■ **INFORMATION**

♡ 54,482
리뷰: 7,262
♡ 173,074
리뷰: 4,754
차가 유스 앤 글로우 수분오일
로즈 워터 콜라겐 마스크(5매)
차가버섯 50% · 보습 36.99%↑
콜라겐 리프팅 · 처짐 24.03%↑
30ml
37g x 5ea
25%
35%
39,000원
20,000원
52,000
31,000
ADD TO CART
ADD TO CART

■ **WORK TO COMPLETE**
Please copy every line of the material exactly.

■ **TASK RESULT**
♡ 54,482
리뷰: 7,262
♡ 173,074
리뷰: 4,754
차가 유스 앤 글로우 수분오일
로즈 워터 콜라겐 마스크(5매)
차가버섯 50% · 보습 36.99%↑
콜라겐 리프팅 · 처짐 24.03%↑
30ml
37g x 5ea
25%
35%
39,000원
20,000원
52,000
31,000
ADD TO CART
ADD TO CART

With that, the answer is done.